Plan to Encourage Collaborative Farming Arrangements Launched
Teagasc has prepared a detailed action plan to encourage farmers to enter into formal collaborative farming arrangements with other farmers.
These arrangements include formal farm partnerships; share farming arrangements, contract livestock rearing, long term land leasing arrangements, producer groups and small cooperatives.
Collaborative farming arrangements such as partnerships allow farmers, in a structured way, to pool their land, facilities, capital, skills and time to be better utilised in productive farming.
Deficiencies in terms of age profile, farm size and skills have been identified in Irish agriculture and these arrangements can help facilitate restructuring of the sector to improve productivity.
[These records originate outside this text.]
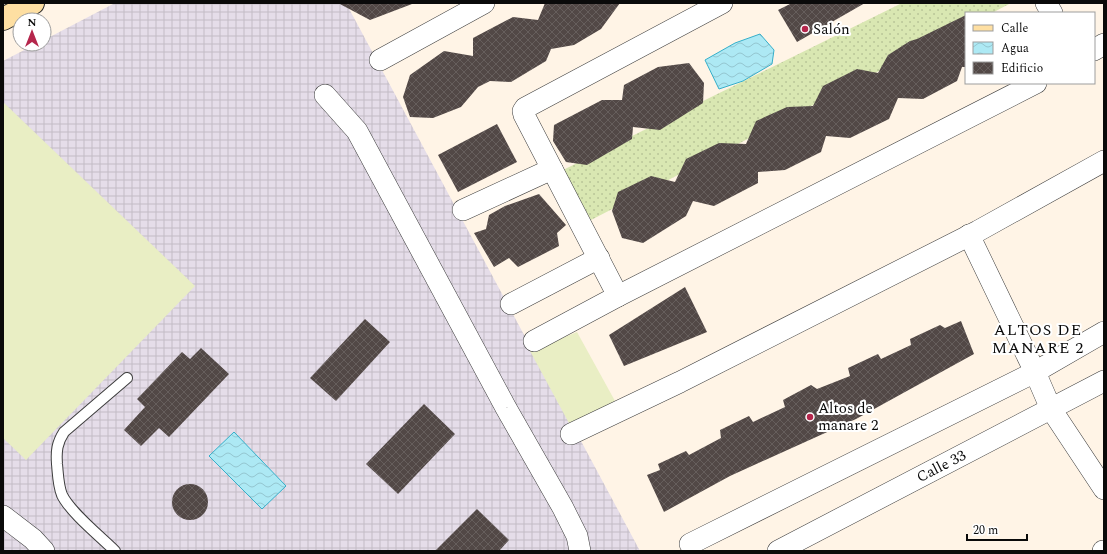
<svg xmlns="http://www.w3.org/2000/svg" width="1107" height="554" font-family="Spectral,serif">
<defs>
<pattern id="industrial-grid" width="8" height="8" patternUnits="userSpaceOnUse"><rect width="8" height="8" fill="#e5dde9"/><path d="M0 4h8M4 0v8" fill="none" stroke="#c3bcc6"/></pattern>
<pattern id="grass-dots" width="8" height="8" patternUnits="userSpaceOnUse"><rect width="8" height="8" fill="#d9e7b2"/><path d="M2 2h.1M6 6h.1" fill="none" stroke="#b9c598" stroke-width="1.8" stroke-linecap="round"/></pattern>
<pattern id="water-waves" width="16" height="10" patternUnits="userSpaceOnUse"><rect width="16" height="10" fill="#ade9f4"/><path d="M0 5q4-4 8 0t8 0" fill="none" stroke="#94c6d0"/></pattern>
<pattern id="building-cross-hatch" width="8" height="8" patternUnits="userSpaceOnUse"><rect width="8" height="8" fill="#524846"/><path d="M0 0l8 8M0 8l8-8" fill="none" stroke="#665e5c"/></pattern>
</defs>
<rect width="100%" height="100%" fill="#fff4e6"/>
<polygon fill="url(#industrial-grid)" points="115,3 346,3 640,551 3,551 3,61 36,44 44,44 44,40"/>
<polygon fill="url(#grass-dots)" points="902,3 1011,3 992,13 966,13 966,26 591,220 563,170"/>
<g fill="#e9eec4">
<polygon points="3,102 195,286 26,460 3,438"/>
<polygon points="577,332 615,401 570,425 530,351"/>
</g>
<g fill="url(#water-waves)" stroke="#35afca">
<polygon points="760,34 774,50 772,64 743,81 719,89 705,60 735,43"/>
<polygon points="234,432 286,486 262,509 209,456"/>
</g>
<g fill="url(#building-cross-hatch)">
<polygon points="338,3 411,3 412,4 370,20"/>
<polygon points="545,3 620,3 601,29 574,45 551,49 546,61 511,82 490,81 478,87 461,107 433,118 410,117 403,97 410,75 444,51 473,56 473,38 513,17 538,20"/>
<polygon points="792,3 865,3 797,42 778,10"/>
<polygon points="966,15 966,67 962,67 957,81 923,99 898,98 889,119 850,138 826,136 821,152 785,170 758,172 758,183 714,206 693,201 686,216 643,243 622,238 612,211 618,192 651,176 675,182 686,159 719,143 746,144 756,121 787,107 813,106 823,86 857,69 878,73 888,55 910,41 917,39"/>
<polygon points="689,63 704,83 703,103 660,130 633,127 632,139 587,165 566,162 553,141 554,125 602,100 622,100 624,85 658,67"/>
<polygon points="497,124 517,162 458,192 438,155"/>
<polygon points="539,194 566,225 557,233 559,246 518,267 509,258 494,267 474,233 486,229 489,215 505,206"/>
<polygon points="685,287 707,332 624,366 609,335"/>
<polygon points="365,319 390,342 336,401 310,378"/>
<polygon points="961,321 974,354 856,419 730,476 664,512 647,475 660,470 658,464 686,451 689,455 721,438 720,430 749,416 753,422 785,407 783,400 811,385 817,389 850,376 848,368 878,354 881,359 911,345 910,339 940,325 945,328"/>
<polygon points="201,348 229,374 169,437 159,428 141,446 124,430 145,407 137,399 182,352 190,359"/>
<polygon points="424,404 455,434 398,494 366,464"/>
<circle cx="190" cy="502" r="18"/>
<polygon points="477,509 509,540 499,551 435,551"/>
</g>
<g fill="none" stroke-linecap="round" stroke-linejoin="round">
<g stroke="#3d3d3d" stroke-width="12">
<path id="lane" d="M 115,551 C 101,537 70,512 62,495 C 58,485 58,474 57,464 C 56,451 57,443 64,432 L 127,378"/>
</g>
<g stroke="#3d3d3d" stroke-width="22">
<g id="street">
<polyline points="1046,3 1052,13"/>
<polyline points="1094,50 1104,44"/>
<polyline points="380,60 484,3"/>
<polyline points="325,95 357,131 506,408 563,508 577,536 580,551"/>
<polyline points="463,210 552,169"/>
<polyline points="969,235 1035,372 1051,409 1104,489"/>
<polyline points="618,296 524,115 523,111 525,108 722,3"/>
<polyline points="511,304 599,258"/>
<polyline points="534,341 618,296 1036,83"/>
<polyline points="571,434 680,382 978,231 1104,161"/>
<polyline points="3,516 33,539 44,551"/>
<polyline points="690,544 1035,372 1104,332"/>
<polyline points="778,551 1104,381"/>
<polyline points="1103,551 1104,551"/>
</g>
</g>
<g stroke="#2c2c2c" stroke-width="24">
<polyline id="secondary" points="3,19 33,3"/>
</g>
<use href="#lane" stroke="#fff" stroke-width="10"/>
<use href="#street" stroke="#fff" stroke-width="21"/>
<use href="#secondary" stroke="#fedfa2" stroke-width="22"/>
</g>
<g fill="#b5264c" stroke="#fff" stroke-width="1.5">
<circle cx="805" cy="29" r="4"/>
<circle cx="810" cy="417" r="4"/>
</g>
<g text-anchor="middle" stroke-width="4" stroke-linejoin="round" paint-order="stroke">
<g font-size="15" fill="#0a0a0a" stroke="#fff" text-anchor="start">
<text x="813" y="34">Salón</text>
<text x="818" y="413">Altos de<tspan x="818" dy="17">manare 2</tspan></text>
</g>
<g font-size="15" fill="#0a0a0a" stroke="#fff">
<text transform="translate(941 466) rotate(-27)" y="5">Calle 33</text>
</g>
<g font-size="16" letter-spacing="1" fill="#0a0a0a" stroke="#fff">
<text x="1038" y="335">ALTOS DE<tspan x="1038" dy="18">MANARE 2</tspan></text>
</g>
</g>
<rect width="1107" height="554" fill="none" stroke="#0a0a0a" stroke-width="8"/>
<rect x="965" y="12" width="130" height="72" fill="#ffffff" stroke="#9d9d9d"/>
<rect x="973" y="25" width="20" height="6" fill="#fedfa2" stroke="#9d9d9d"/>
<text x="1001" y="32" font-size="12" fill="#0a0a0a">Calle</text>
<rect x="973" y="42" width="20" height="12" fill="url(#water-waves)" stroke="#9d9d9d"/>
<text x="1001" y="52" font-size="12" fill="#0a0a0a">Agua</text>
<rect x="973" y="62" width="20" height="12" fill="url(#building-cross-hatch)" stroke="#9d9d9d"/>
<text x="1001" y="72" font-size="12" fill="#0a0a0a">Edificio</text>
<g transform="translate(32 32)"><circle r="19" fill="#ffffff" stroke="#9d9d9d"/>
<path d="M0-3L7 15L0 10L-7 15Z" fill="#b5264c"/>
<text y="-6" font-size="11" font-weight="bold" text-anchor="middle" fill="#0a0a0a">N</text>
</g>
<path d="M967 534v6h60v-6" fill="none" stroke="#0a0a0a" stroke-width="2"/>
<text x="973" y="534" font-size="12" fill="#0a0a0a" stroke="#ffffff" stroke-width="3" paint-order="stroke">20 m</text>
</svg>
Ben Roche, Teagasc Farm Structures Specialist said; “The main benefits of collaborative farming arrangements for farmers are economic, skills and social. They provide the possibility for farmers to increase financial returns through achieving greater scale at lower capital costs while reducing costs which are duplicated on each individual farm. They provide a pooling of skills and labour and can present an opportunity to move away from the “one man farm’ model.”
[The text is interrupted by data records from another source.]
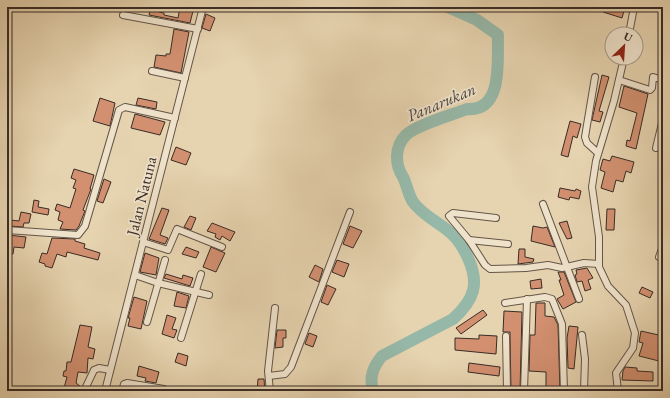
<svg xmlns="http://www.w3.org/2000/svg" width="670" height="398" font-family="'EB Garamond',serif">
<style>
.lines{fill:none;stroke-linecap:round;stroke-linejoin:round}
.river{stroke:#96b8a8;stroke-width:12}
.building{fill:#d29070;stroke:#392c26}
.minor-casing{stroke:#645648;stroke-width:8}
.minor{stroke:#efe2cb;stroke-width:6}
.labels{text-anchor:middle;stroke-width:3.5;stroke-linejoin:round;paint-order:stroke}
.street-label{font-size:16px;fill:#392c26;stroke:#efe2cb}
.water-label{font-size:17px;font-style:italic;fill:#4c4840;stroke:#efe2cb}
</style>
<rect width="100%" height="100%" fill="#e6d3af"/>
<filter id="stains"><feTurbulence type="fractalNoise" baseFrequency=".005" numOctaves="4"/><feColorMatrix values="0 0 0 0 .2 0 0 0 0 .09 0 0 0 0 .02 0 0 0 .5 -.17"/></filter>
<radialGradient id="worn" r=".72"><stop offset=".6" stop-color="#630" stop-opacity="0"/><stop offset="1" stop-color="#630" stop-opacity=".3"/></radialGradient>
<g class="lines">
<path class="river" d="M373,391C369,377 373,367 382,356L453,319C474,300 480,284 468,258C464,249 460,242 453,235C441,223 424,217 413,202C408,194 407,185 403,177C395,165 394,147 406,135C416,125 452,115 467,109C504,112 497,59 498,35L477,20L448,7"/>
</g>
<g class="building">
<path d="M151,7H160L159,12L164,13V15L178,18L180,7H194L190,23L149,15Z"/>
<path d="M605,7H625L622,18L603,12Z"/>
<path d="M206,14L215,18L210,31L202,28Z"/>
<path d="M174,29L189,32L181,73L154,67L156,55L166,56V54H170Z"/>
<path d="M602,75L609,77L599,111L603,112L600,122L592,120Z"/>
<path d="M624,86L648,94L636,149L626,146L627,140L630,141L637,113L619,107Z"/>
<path d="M100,98L115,103L110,126L93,121Z"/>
<path d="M138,98L157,102L156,109L136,105Z"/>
<path d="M135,114L165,122L160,135L131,128Z"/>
<path d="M570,121L581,124L577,138L573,136L568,157L561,155Z"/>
<path d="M176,147L191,153L186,165L171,160Z"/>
<path d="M612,156L634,162L631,173L626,171L623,182L616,180L613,192L601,188L605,172L600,170L603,159L610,161Z"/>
<path d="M74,169L94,175L90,189H91L83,210L85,211L79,226L76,230L60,229L63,222L58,220L60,212L55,210L57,204L70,208L76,189L73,188L76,180L71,178Z"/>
<path d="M104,179L111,182L103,203L97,201Z"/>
<path d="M560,188L575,191L576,189L581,191L579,199L570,197L569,200L558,197Z"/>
<path d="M34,200L39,201L38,207L49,209L48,215L32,212Z"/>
<path d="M162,208L169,210L160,235L168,238L165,244L149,239Z"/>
<path d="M607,209H615L614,230H606Z"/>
<path d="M21,212L31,214L29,223H24L23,227L9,226L10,220L19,221Z"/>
<path d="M190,216L196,218L191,230L184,227Z"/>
<path d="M567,221L572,238L567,239L559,223Z"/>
<path d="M212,223L235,232L230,241L222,236L220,240L215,237L216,234L207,231Z"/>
<path d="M350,226L362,231L353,248L343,244Z"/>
<path d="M533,226L543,228L547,227L555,247L531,241Z"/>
<path d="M8,235L26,237L24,248L14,247L13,254L7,253Z"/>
<path d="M52,238L75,239V241L85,244L84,248L100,253L98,260L67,252L66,257L57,254L52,268L45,266V264L39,262L42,253L47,254Z"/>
<path d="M186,247L199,252L196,258L182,254Z"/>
<path d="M211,247L225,253L216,272L203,267Z"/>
<path d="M519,249H525V257L534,259L533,262L518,264Z"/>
<path d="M145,253L159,258L156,275L140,272Z"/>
<path d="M337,260L349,264L344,277L332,272Z"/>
<path d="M315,265L323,269L319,282L309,277Z"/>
<path d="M587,268L593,278L588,280L591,289L585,291L582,281L577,282L575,275L577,274L576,270Z"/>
<path d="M558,272H564L576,302L563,309L557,299L564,295L559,280H561Z"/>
<path d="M166,274L182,279L183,275L193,278L190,286L164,278Z"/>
<path d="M541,279L542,288L531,289L530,281Z"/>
<path d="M327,285L336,289L328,305L321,302Z"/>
<path d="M642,287L653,292L650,298L639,293Z"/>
<path d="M177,292L189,296L186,308L174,306Z"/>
<path d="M134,297L147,301L141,329L128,326L130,318H128Z"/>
<path d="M536,303H545V316L554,317L558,325L560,391H546V372L529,371L530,335H535Z"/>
<path d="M483,310L487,315L461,334L456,328Z"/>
<path d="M504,311L522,312L520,391H511L510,336V332H503Z"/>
<path d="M167,315L176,318L172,329L177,330L174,338L162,334Z"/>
<path d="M80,325L92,327L88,347L95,349L93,359L88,358L87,373L78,372L76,383L81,387L80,391H75L64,388L67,377L63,376L64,371H66L67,362H71Z"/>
<path d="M569,326L578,327L574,369L568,368L567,338Z"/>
<path d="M277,330H286V338H283V347L275,348Z"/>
<path d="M641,331L663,336V362L639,356L643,343L639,342Z"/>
<path d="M309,333L317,336L313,347L305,344Z"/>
<path d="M479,335L497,336L496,354L455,350V338L479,339Z"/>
<path d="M178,353L188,356L186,366L175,362Z"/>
<path d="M469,363L500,367L499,376L468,372Z"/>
<path d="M139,366L159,372L156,383L145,381L146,378L137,376Z"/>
<path d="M625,367L637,368V371L653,372V381L622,380L623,371Z"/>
<path d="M258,379H264L265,391H257Z"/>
</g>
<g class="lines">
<defs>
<g id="minor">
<path d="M123,15L198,29"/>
<path d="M629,34L634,7"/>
<path d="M152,71L185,78"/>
<path d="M595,77L585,137L587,143L598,153"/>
<path d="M619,80L650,90L652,88L653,77L663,80"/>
<path d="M656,148L663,119"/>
<path d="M543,204L579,299"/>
<path d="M496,218L453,213L449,216L469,240L485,265L490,269L526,268L548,265L562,268L584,263L599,264"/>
<path d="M7,230L78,235L85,226L119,110L125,107L175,118"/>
<path d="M469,240L508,244"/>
<path d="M143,242L168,250L177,229L222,247"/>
<path d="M659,257L663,246"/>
<path d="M135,275L158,283L209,295"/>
<path d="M505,303L545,297L552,299L562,324L564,391"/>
<path d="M147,322L165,260"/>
<path d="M582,335L585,359L584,391"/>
<path d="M506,336L507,391"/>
<path d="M181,338L201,274"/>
<path d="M269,376L285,374L291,367L350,212"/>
<path d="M50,391H52"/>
<path d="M84,391L94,370L99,368L110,370"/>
<path d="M105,391L203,7"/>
<path d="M122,391L124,384L127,383L164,389"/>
<path d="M270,391L268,371L275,308"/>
<path d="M524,391L527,299"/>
<path d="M618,391L616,373L633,348L635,333L626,305L608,286L599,267V237L592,187L596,161L614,101L624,58"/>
</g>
</defs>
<use href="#minor" class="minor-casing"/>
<use href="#minor" class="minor"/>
</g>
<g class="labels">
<g class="street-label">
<text transform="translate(141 196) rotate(-76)" y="6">Jalan Natuna</text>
</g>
<g class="water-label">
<text transform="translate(441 102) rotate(-23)" y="6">Panarukan</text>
</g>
</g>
<rect width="670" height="398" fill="none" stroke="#e6d3af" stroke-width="24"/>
<rect x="8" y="8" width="654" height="382" fill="none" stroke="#392c26" stroke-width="2"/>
<rect x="12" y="12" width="646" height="374" fill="none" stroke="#392c26"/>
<g transform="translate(624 46) rotate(25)"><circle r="19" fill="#efe2cb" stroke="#a69989"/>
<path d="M0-3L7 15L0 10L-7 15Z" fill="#8f2418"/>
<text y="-6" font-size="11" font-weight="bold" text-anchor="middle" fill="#392c26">U</text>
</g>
<rect width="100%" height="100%" filter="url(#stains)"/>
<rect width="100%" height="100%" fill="url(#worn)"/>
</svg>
Teagasc Director Professor Gerry Boyle said; “Teagasc are committed to promoting the use of collaborative farming arrangements by farmers. It is proposed to develop a number of regional focused development areas to further promote, farm partnerships, share farming, long term land leasing and contract rearing.”
A copy of the Teagasc action plan was presented to the Minister for Agriculture, Food and the Marine, Simon Coveney TD.
Pictured at the launch of the collaborative farm arrangement detailed action plan prepared by Teagasc are Cathal O'Donoghue, Head of REDP, Teagasc; Ben Roche, Teagasc Farm Structures Specialist; Ann Derwin, DAFM; Simon Coveney, Minister for Agriculture, Food and the Marine; Professor Gerry Boyle, Teagasc Director and John Downey, DAFM.